つまり大気側の圧力が大きくなることで外部への漏れを防ぐことができます。
ただし液体と違い流体を摺動面の潤滑剤として利用できないことから高速回転での使用はお勧めできません。
シールレスポンプ
実はポンプにはメカニカルシールやグランドパッキンのようなシール(軸封装置)を用いない種類が存在します。

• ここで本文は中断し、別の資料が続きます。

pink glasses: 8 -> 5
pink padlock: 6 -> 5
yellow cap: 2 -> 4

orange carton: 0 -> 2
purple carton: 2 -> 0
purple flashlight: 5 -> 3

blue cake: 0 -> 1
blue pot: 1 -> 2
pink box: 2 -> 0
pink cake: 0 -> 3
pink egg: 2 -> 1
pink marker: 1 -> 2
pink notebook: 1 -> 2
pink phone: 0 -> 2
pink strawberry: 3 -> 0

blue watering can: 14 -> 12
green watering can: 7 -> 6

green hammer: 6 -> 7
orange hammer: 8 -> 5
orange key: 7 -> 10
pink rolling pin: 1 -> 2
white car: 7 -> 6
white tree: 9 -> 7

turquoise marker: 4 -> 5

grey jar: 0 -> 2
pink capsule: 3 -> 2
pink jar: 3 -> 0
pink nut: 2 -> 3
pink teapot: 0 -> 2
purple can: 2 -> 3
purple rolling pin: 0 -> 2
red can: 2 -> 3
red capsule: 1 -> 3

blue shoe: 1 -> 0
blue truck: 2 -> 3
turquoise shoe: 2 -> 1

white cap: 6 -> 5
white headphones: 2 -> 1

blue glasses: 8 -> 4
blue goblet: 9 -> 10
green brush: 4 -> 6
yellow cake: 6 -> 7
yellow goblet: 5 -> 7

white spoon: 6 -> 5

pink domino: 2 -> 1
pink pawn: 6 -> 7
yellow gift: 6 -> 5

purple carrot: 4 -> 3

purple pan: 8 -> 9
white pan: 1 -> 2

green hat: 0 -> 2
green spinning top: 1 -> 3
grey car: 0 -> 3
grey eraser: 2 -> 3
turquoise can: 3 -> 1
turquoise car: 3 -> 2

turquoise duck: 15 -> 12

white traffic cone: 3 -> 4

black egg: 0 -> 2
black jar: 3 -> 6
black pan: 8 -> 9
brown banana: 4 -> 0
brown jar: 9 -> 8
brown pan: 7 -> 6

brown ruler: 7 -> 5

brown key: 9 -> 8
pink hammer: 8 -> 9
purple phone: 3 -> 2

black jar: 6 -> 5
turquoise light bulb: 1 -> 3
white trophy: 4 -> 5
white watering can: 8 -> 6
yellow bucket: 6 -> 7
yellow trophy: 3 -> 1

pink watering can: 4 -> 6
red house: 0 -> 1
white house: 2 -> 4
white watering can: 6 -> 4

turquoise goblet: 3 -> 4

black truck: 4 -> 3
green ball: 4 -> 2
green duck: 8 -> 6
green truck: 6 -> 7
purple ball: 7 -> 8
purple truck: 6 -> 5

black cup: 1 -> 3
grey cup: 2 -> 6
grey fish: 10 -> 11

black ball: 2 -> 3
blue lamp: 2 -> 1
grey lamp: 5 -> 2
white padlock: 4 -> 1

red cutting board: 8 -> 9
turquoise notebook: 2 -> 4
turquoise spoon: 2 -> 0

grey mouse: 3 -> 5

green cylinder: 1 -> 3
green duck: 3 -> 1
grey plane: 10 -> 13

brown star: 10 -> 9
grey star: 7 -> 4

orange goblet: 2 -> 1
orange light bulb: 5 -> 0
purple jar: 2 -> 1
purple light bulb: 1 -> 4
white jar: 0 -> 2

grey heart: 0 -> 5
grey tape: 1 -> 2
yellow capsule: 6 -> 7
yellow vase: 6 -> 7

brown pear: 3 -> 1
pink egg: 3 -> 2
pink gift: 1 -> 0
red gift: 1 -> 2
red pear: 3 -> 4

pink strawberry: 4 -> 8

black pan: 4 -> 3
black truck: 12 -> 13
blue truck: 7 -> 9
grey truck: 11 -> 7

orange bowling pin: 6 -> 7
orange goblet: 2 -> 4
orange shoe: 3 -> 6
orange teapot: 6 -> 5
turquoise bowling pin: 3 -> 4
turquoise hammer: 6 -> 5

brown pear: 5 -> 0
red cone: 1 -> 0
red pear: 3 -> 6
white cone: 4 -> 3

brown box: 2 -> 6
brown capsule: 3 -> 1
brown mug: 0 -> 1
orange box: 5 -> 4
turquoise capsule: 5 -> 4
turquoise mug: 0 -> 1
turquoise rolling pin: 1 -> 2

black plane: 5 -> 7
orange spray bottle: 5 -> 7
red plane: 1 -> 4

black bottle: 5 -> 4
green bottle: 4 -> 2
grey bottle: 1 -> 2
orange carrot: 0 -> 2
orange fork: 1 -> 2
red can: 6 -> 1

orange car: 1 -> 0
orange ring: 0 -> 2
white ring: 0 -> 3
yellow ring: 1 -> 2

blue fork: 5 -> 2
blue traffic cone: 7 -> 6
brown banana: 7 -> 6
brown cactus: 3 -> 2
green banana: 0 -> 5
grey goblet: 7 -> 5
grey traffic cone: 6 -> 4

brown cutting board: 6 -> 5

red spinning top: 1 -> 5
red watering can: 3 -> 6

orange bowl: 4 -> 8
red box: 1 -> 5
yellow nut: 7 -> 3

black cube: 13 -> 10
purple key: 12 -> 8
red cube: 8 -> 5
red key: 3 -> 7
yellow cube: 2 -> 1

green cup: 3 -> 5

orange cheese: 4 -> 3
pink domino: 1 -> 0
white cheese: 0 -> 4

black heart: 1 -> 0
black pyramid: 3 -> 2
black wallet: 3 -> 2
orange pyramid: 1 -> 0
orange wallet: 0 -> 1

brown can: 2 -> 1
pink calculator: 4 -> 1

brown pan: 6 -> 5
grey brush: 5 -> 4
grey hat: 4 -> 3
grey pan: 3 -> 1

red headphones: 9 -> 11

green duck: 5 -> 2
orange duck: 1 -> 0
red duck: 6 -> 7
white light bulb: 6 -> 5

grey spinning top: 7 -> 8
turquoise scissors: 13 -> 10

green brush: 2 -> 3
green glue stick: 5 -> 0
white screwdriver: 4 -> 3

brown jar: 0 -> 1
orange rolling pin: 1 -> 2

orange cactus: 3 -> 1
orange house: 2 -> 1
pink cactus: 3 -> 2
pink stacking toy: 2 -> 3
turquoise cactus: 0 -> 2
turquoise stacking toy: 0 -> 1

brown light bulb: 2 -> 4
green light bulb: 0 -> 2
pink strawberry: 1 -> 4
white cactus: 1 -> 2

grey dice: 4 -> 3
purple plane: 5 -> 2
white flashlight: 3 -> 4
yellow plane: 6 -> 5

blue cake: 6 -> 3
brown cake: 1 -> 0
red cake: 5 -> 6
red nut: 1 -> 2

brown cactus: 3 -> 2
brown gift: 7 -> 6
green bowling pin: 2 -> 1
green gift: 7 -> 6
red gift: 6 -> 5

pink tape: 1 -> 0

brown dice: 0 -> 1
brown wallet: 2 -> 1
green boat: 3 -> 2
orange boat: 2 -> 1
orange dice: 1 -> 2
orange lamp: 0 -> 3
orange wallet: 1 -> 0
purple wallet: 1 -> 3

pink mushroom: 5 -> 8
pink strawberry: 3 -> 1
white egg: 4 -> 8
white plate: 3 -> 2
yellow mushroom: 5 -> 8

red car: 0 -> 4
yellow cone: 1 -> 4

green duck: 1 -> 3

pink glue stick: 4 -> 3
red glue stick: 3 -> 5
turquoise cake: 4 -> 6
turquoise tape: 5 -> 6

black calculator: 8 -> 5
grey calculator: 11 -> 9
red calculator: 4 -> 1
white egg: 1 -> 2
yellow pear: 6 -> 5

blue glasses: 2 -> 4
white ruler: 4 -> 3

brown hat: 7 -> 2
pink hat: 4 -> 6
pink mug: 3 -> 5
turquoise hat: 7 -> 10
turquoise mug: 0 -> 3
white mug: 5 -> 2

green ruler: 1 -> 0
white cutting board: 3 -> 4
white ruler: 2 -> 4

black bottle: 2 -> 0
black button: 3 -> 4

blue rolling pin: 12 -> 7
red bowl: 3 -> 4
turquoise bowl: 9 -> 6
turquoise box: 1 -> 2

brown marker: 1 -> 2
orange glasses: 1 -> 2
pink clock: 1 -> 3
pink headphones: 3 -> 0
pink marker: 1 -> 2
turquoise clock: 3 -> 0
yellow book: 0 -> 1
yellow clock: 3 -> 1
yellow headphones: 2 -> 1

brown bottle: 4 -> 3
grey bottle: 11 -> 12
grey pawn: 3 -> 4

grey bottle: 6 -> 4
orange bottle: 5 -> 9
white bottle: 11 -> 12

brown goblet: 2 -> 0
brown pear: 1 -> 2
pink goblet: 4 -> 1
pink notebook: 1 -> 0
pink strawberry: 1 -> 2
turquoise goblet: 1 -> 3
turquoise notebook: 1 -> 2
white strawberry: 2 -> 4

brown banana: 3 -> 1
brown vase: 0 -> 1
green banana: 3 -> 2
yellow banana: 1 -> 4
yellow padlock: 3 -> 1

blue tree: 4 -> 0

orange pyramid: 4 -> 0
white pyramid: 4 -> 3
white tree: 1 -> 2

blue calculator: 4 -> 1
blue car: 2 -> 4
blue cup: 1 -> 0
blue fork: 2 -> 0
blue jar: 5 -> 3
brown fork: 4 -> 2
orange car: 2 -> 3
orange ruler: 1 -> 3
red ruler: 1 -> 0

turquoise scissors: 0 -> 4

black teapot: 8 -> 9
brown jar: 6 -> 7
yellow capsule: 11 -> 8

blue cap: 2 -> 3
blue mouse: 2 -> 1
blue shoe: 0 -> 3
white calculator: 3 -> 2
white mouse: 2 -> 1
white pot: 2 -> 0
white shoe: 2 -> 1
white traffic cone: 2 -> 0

そもそも軸貫通部の隙間を埋めるためにシールが用いられます。
つまり液が充満しているケーシングにモーター回転軸が貫通していないポンプが存在するということです。
代表的な2種類のポンプを紹介します。
マグネットポンプ
シールレスポンプとしてまず最初に思い浮かぶポンプです。
モーターの動力をケーシング内へ伝えるために磁力を用いています。
モーターに直結した外側マグネットが回転し、それに合わせてケーシング内の内側マグネットも回転させることでケーシング内外の軸を切り離すことに成功しました。

キャンドモーターポンプ
キャンドは瓶詰めなどを意味する”canned”が由来です。
つまりモーターがポンプケーシング内に収められたポンプです。
そのため軸をケーシングに貫通させる必要が無く、シールも必要がなくなりました。
接液部の軸にはモーターの回転子、回転子と仕切られた部屋にはモーターの固定子が設けられています。
固定子に三相交流電源を接続することで磁界が回転、中の回転子も一緒に回転するようになります(モーターの原理)。